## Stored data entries
• • • •

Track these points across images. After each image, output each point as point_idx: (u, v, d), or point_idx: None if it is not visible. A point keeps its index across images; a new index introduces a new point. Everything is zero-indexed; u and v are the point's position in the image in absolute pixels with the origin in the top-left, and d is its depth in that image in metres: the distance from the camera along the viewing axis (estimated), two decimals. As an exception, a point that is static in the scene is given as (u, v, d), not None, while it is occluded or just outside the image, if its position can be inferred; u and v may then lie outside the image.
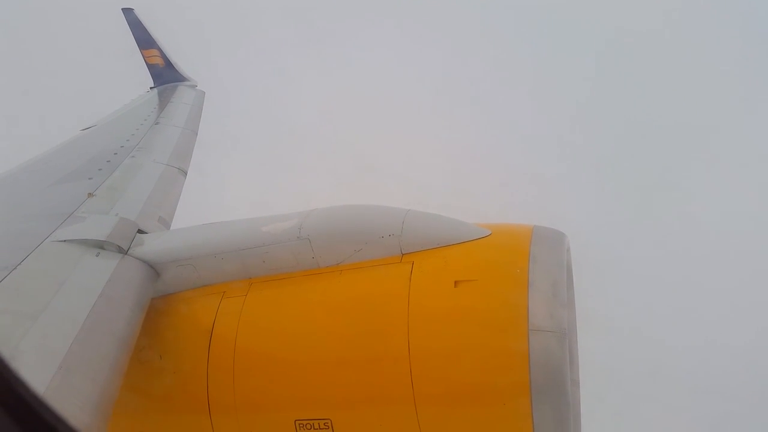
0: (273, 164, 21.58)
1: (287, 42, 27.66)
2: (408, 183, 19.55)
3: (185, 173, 6.03)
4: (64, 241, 3.44)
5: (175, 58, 12.09)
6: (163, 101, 9.83)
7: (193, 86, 11.71)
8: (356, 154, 21.87)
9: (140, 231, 3.87)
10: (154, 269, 3.51)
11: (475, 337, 2.87)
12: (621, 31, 25.97)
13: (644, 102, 24.27)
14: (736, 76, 24.18)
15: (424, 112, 25.10)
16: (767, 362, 15.05)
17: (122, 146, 6.04)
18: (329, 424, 3.05)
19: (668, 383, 15.08)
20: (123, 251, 3.51)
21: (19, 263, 3.10)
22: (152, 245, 3.63)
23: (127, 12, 11.56)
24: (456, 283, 2.99)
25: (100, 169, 5.11)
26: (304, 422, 3.08)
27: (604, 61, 26.14)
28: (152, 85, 11.78)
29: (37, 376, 2.33)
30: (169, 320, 3.49)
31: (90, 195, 4.32)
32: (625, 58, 25.99)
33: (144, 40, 11.80)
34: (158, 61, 11.93)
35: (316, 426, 3.06)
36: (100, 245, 3.47)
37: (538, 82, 26.23)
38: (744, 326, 15.91)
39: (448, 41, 28.12)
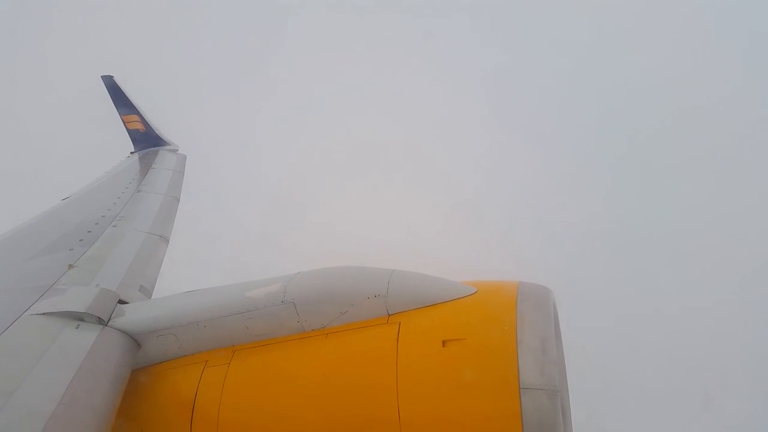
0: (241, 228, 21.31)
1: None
2: (385, 243, 19.32)
3: (167, 240, 6.00)
4: (44, 314, 3.39)
5: (155, 122, 12.16)
6: (144, 167, 9.83)
7: (174, 150, 11.73)
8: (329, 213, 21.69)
9: (121, 301, 3.82)
10: (134, 340, 3.45)
11: (466, 399, 2.83)
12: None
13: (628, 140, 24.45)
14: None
15: (395, 169, 25.13)
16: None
17: (103, 216, 6.01)
18: None
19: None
20: (103, 323, 3.45)
21: None
22: (132, 316, 3.58)
23: (107, 79, 11.65)
24: (444, 342, 2.97)
25: (81, 240, 5.07)
26: None
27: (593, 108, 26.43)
28: (132, 150, 11.81)
29: None
30: (150, 393, 3.39)
31: (70, 266, 4.28)
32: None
33: (124, 106, 11.88)
34: (138, 126, 11.95)
35: None
36: (79, 317, 3.42)
37: (520, 131, 26.47)
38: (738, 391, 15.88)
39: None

• • • •

## Task prompt
An exact copy of every line above, minus the pictures, is the required output.

## Problem solution
Track these points across images. After each image, output each point as point_idx: (u, v, d), or point_idx: None if it is not visible. A point keeps its index across images; a new index introduces a new point. Everything is zero-indexed; u and v are the point's position in the image in absolute pixels with the origin in the top-left, and d is its depth in that image in metres: the distance from the camera along the viewing axis (estimated), two decimals. As an exception, a point that is static in the scene is given as (u, v, d), not None, while it is occluded or just outside the image, if its position can be inferred; u and v may then lie outside the image.
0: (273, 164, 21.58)
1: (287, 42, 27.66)
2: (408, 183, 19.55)
3: (185, 173, 6.03)
4: (64, 241, 3.44)
5: (175, 58, 12.09)
6: (163, 101, 9.83)
7: (193, 86, 11.71)
8: (356, 154, 21.87)
9: (140, 231, 3.87)
10: (154, 269, 3.51)
11: (475, 337, 2.87)
12: (621, 31, 25.97)
13: (644, 102, 24.27)
14: (736, 76, 24.18)
15: (424, 112, 25.10)
16: (767, 362, 15.05)
17: (122, 146, 6.04)
18: (329, 424, 3.05)
19: (668, 383, 15.08)
20: (123, 251, 3.51)
21: (19, 263, 3.10)
22: (152, 245, 3.63)
23: (127, 12, 11.56)
24: (456, 283, 2.99)
25: (100, 169, 5.11)
26: (304, 422, 3.08)
27: (604, 61, 26.14)
28: (152, 85, 11.78)
29: (37, 376, 2.33)
30: (169, 320, 3.49)
31: (90, 195, 4.32)
32: (625, 58, 25.99)
33: (144, 40, 11.80)
34: (158, 61, 11.93)
35: (316, 426, 3.06)
36: (100, 245, 3.47)
37: (538, 82, 26.23)
38: (744, 326, 15.91)
39: (448, 41, 28.12)
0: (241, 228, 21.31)
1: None
2: (385, 243, 19.32)
3: (167, 240, 6.00)
4: (44, 314, 3.39)
5: (155, 122, 12.16)
6: (144, 167, 9.83)
7: (174, 150, 11.73)
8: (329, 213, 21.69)
9: (121, 301, 3.82)
10: (134, 340, 3.45)
11: (466, 399, 2.83)
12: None
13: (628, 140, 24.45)
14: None
15: (395, 169, 25.13)
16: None
17: (103, 216, 6.01)
18: None
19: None
20: (103, 323, 3.45)
21: None
22: (132, 316, 3.58)
23: (107, 79, 11.65)
24: (444, 342, 2.97)
25: (81, 240, 5.07)
26: None
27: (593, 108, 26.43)
28: (132, 150, 11.81)
29: None
30: (150, 393, 3.39)
31: (70, 266, 4.28)
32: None
33: (124, 106, 11.88)
34: (138, 126, 11.95)
35: None
36: (79, 317, 3.42)
37: (520, 131, 26.47)
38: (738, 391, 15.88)
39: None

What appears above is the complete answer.